▸ Extrait d'un jeu de données
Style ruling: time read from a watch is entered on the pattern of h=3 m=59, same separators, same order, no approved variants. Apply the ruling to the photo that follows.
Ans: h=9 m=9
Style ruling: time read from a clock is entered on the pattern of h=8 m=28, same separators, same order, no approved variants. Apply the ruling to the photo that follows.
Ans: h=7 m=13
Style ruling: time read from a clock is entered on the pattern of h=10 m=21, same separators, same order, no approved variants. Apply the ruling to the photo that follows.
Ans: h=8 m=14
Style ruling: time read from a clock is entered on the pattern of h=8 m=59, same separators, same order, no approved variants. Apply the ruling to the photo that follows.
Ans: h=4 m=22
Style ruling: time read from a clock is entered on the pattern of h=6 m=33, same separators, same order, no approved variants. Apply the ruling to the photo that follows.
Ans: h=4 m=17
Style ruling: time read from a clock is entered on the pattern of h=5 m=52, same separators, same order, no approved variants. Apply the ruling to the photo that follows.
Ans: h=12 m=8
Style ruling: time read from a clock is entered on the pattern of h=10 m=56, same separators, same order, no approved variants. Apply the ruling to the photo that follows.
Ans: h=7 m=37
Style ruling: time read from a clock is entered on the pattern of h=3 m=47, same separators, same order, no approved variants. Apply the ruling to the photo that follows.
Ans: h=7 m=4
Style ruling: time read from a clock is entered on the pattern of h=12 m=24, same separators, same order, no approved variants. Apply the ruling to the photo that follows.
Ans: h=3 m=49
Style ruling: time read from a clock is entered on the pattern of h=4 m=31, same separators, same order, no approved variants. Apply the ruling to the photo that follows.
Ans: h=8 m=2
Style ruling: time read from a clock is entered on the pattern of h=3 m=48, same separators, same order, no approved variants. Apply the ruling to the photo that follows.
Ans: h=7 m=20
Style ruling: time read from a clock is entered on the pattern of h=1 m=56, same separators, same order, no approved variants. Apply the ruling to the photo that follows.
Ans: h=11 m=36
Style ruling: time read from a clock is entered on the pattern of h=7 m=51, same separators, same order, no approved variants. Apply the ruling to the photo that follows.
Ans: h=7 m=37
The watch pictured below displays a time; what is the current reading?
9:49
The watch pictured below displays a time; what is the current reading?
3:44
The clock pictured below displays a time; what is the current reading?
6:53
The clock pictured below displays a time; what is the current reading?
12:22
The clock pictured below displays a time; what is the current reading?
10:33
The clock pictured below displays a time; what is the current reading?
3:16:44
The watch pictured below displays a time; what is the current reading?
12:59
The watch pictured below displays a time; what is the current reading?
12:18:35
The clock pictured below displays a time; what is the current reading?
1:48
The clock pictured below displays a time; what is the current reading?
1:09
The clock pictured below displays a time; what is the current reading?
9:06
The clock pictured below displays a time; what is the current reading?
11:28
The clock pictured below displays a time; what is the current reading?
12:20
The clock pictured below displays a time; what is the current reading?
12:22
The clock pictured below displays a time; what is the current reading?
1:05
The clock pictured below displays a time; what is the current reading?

▸ ÉNONCÉ
Reproduisez à l'identique les lignes de l'extrait, de la première jusqu'à celle qui contient « Ans: h=12 m=8 », cette dernière comprise.

▸ EXERCICE CORRIGÉ
Style ruling: time read from a watch is entered on the pattern of h=3 m=59, same separators, same order, no approved variants. Apply the ruling to the photo that follows.
Ans: h=9 m=9
Style ruling: time read from a clock is entered on the pattern of h=8 m=28, same separators, same order, no approved variants. Apply the ruling to the photo that follows.
Ans: h=7 m=13
Style ruling: time read from a clock is entered on the pattern of h=10 m=21, same separators, same order, no approved variants. Apply the ruling to the photo that follows.
Ans: h=8 m=14
Style ruling: time read from a clock is entered on the pattern of h=8 m=59, same separators, same order, no approved variants. Apply the ruling to the photo that follows.
Ans: h=4 m=22
Style ruling: time read from a clock is entered on the pattern of h=6 m=33, same separators, same order, no approved variants. Apply the ruling to the photo that follows.
Ans: h=4 m=17
Style ruling: time read from a clock is entered on the pattern of h=5 m=52, same separators, same order, no approved variants. Apply the ruling to the photo that follows.
Ans: h=12 m=8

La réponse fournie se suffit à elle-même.